Monday, November 05, 2007

"Tropa de Elite" and Public Attitudes towards Police Violence in Brazil

For the past few weeks, the Brazilian film "Tropa de Elite", a movie about the Special Operations Battalion (BOPE) of Rio's police, has dominated the theaters, the media, and popular discussion. The movie, based on a former member of BOPE's memoirs, focuses on BOPE's involvement in the favelas, allegedly trying to show how the police fuel the favela violence as well. It was so controversial and eagerly awaited that you could buy a pirated copy of the movie in July, three months before the movie hit the theaters (which, to my knowledge, is pretty much unprecedented).

Director Jose Padilha (director/writer of the excellent "Bus 174" has claimed that the point of "Tropa da Elite" is to show BOPE's complicity in spurring unnecessary violence (including torture and executions) in the favelas. While I have reason to believe that may have been his goal, society in Brazil doesn't seem to be getting the point. Instead of more realistically showing how unnecessarily violent the police in the favelas are, people are walking out of the theaters viewing the police as heroes. Many of the standard middle- and upper-class notions of life and crime in the favelas (based on nothing of reality, but rather of images from the extremely-biased media and their own class-fears) are praising the police. As the article points out, children are wanting to join BOPE. Instead of having a "Trainspotting" effect (show drug-use realistically to reveal the horrors of heroin), it seems to be having the opposite - viewers are praising the police and becoming even more entrenched in their belief that, as one individual claims, "a good criminal is a dead one," and that any measure of violence is justified in killing "criminals".

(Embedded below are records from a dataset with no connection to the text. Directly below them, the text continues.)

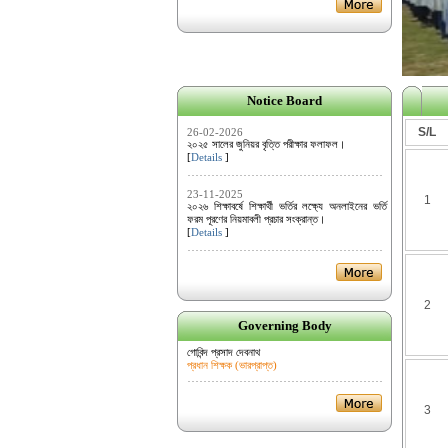
Notice Board
S/L
26-02-2026
২০২৫ সালের জুনিয়র বৃত্তি পরীক্ষার ফলাফল।
[
Details
]
23-11-2025
1
২০২৬ শিক্ষাবর্ষে শিক্ষার্থী ভর্তির লক্ষ্যে অনলাইনের ভর্তি
ফরম পূরণের নিয়মাবলী প্রচার সংক্রান্ত।
[
Details
]
2
Governing Body
গোবিন্দ প্রসাদ দেবনাথ
প্রধান শিক্ষক (ভারপ্রাপ্ত)
3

I have no doubt that a decent part of the onus falls on Padilha himself. First of all, as I said, the story is based on the memoirs of ex-BOPE officer Rodrigo Pimentel (who had a hand in the screenplay), and, for obvious reasons, makes the protagonist (portaryed by Wagner Moura) come off looking pretty good. Additionally, it's no secret that the middle- and upper-classes in Rio (and Brazil more largely) have an irrational fear of the favelas, with a notion that they are inhabited only by lazy people and crazed druglords who are waging a war on society (not very close to reality, suffice to say). These sectors need no help in trying to justify police violence against favelados. The fact that Padilha tries to "let the story tell itself" and have his audience decide isn't good enough. This approach only logically leads (and has led) to the middle-classes reifying their belief in the value of violence against the poor. Padilha himself has seemed genuinely mystified that people are viewing the police so positively in his film, and he may be sincere. But that doesn't remove from him some of the responsibility for the fact that a society that he knows quite well has read exactly what they wanted to read into his film - that he didn't exactly say, "Police violence like this is bad", whose explicitness seems perhaps silly to a foreigner's eye, still leaves some burden on him.

Nonetheless, it just shows how far from reality the middle- and upper-classes in Brazil are, and how far we have to go for social equality here. When children who live in the favelas "play" torture based on what they have seen (putting plastic bags over each other's heads, mimicking a mechanism the police use in which you suffocate until your nose bleeds, and then they question you), the violence is clearly lopsided. This is not to excuse drug lords in the favelas; they, too, are a source of violence in Brazil. But until the police stop getting a carte blanche from society for their use of torture and indiscriminate murder, films like "Tropa de Elite" will do more harm than good.